Initial Management of Bradycardia
Bradycardia is defined as a ventricular rate below 50 beats per minute, though it may be normal in athletes or during rest and sleep. In the emergency setting, the focus is on identifying symptomatic bradycardia that causes hemodynamic compromise, such as hypotension, altered mental status, chest pain, or signs of shock. The 2025 AHA Guidelines emphasize rapid recognition, treatment of reversible causes, and prompt intervention to restore perfusion.

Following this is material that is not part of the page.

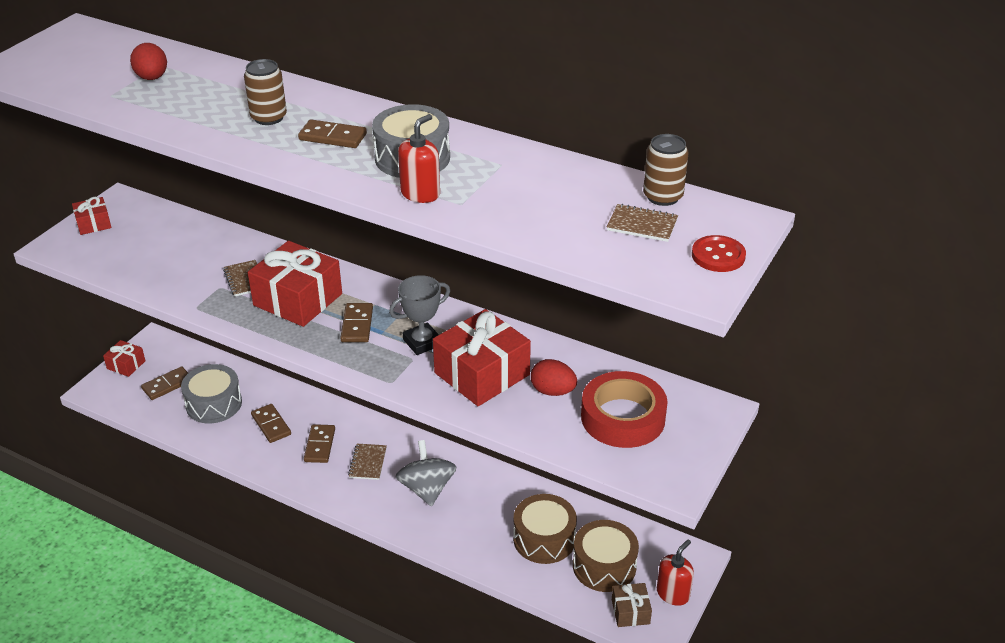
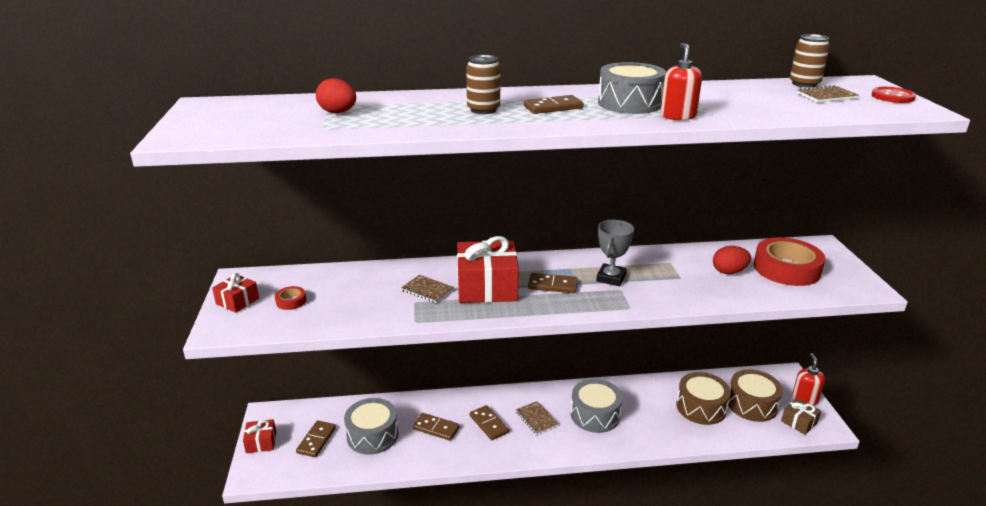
camera: 35 degrees left, 10 degrees down
(130, 242) = (291, 301): none -> red tape
(357, 325) = (552, 285): brown domino -> brown domino turned 45 degrees counterclockwise
(427, 489) = (595, 415): grey spinning top -> grey drum
(482, 374) = (675, 280): red gift -> none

| # | Key Recommendation | Summary |
| 1 | Evaluate and treat reversible causes in all patients with symptomatic bradycardia. | Address underlying factors such as hypoxia, ischemia, hypothermia, or drug toxicity. |
| 2 | Administer atropine for bradycardia causing hemodynamic compromise. | First-line medication to increase heart rate and improve perfusion. |
| 3 | Use temporary transvenous pacing for persistent unstable bradycardia refractory to medical therapy. | Provides reliable rate control when drugs fail. |
| 4 | If unresponsive to atropine, use IV adrenergic agonists (e.g., epinephrine, dopamine) or transcutaneous pacing while preparing for transvenous pacing. | Serves as a bridge to definitive pacing. |
| 5 | Consider immediate pacing if the patient is unstable with high-degree AV block and IV/IO access is unavailable. | Life-saving measure when drug delivery is delayed or impossible. |
Clinical Context
Bradycardia can range from benign (e.g., athlete’s heart) to life-threatening, depending on its cause and impact on perfusion.
- Reversible causes include myocardial ischemia, hypoxia, electrolyte imbalances, acidosis, hypothermia, or medication toxicity (e.g., beta-blockers, calcium channel blockers).

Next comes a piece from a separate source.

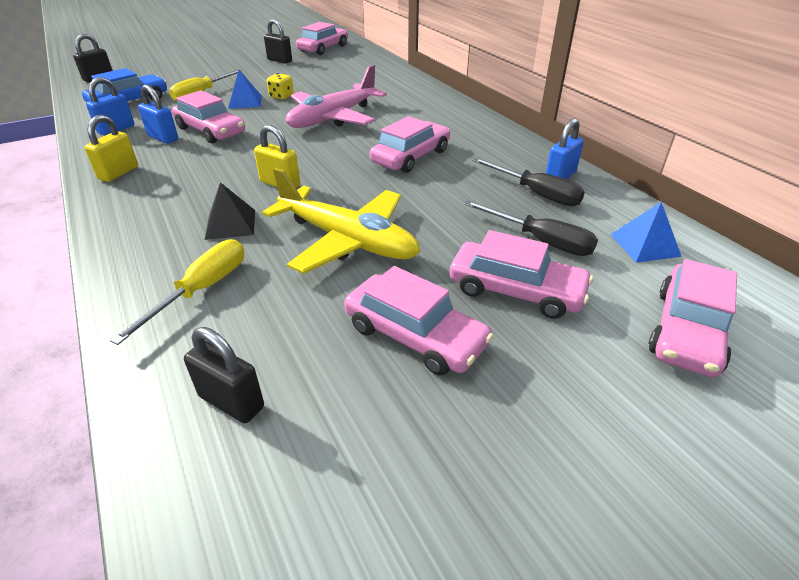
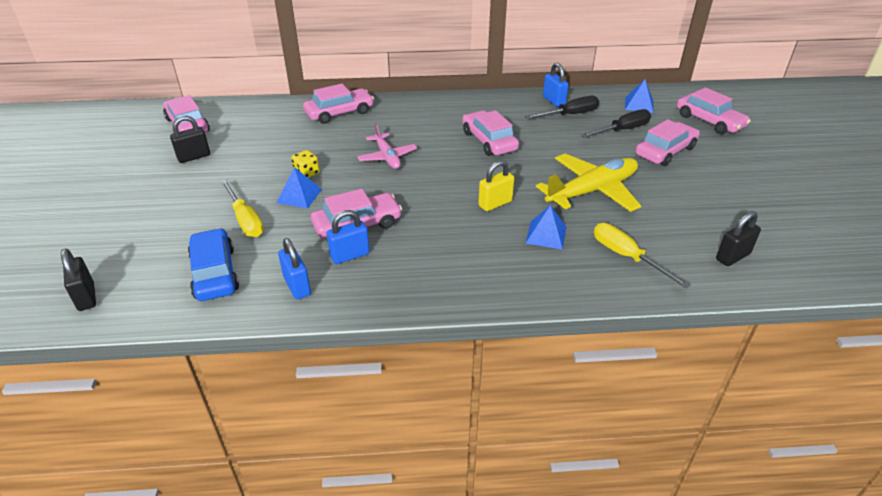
camera: 65 degrees left, 0 degrees up
(118, 173) = (414, 288): yellow padlock -> none
(230, 224) = (546, 235): black pyramid -> blue pyramid
(333, 118) = (387, 157): pink plane -> pink plane, size x0.60
(415, 335) = (694, 190): pink car -> pink car (339, 113)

- Symptomatic bradycardia presents with dizziness, hypotension, chest discomfort, heart failure, or syncope due to reduced cardiac output.
- The management algorithm prioritizes maintaining perfusion while addressing underlying causes, beginning with atropine, progressing to catecholamines or pacing if needed.
Clinical Takeaway
- Step 1: Identify and treat reversible causes (e.g., hypoxia, ischemia, electrolyte imbalance).

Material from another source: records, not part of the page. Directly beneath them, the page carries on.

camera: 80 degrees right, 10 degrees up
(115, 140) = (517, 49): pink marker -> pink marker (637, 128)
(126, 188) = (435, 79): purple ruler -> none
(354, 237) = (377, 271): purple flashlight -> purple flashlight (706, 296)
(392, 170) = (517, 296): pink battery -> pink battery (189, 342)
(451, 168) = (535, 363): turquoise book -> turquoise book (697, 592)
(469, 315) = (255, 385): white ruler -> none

- Step 2: If unstable, give atropine 1 mg IV every 3–5 min (max 3 mg).
- Step 3: If atropine ineffective, use epinephrine (2–10 µg/min) or dopamine (5–20 µg/kg/min) infusion, or initiate transcutaneous pacing.
- Step 4: Prepare for transvenous pacing if bradycardia persists.
- Step 5: For high-degree AV block, consider immediate pacing if IV/IO access is delayed.
- Always assess for hemodynamic compromise, support oxygenation and perfusion, and correct underlying causes.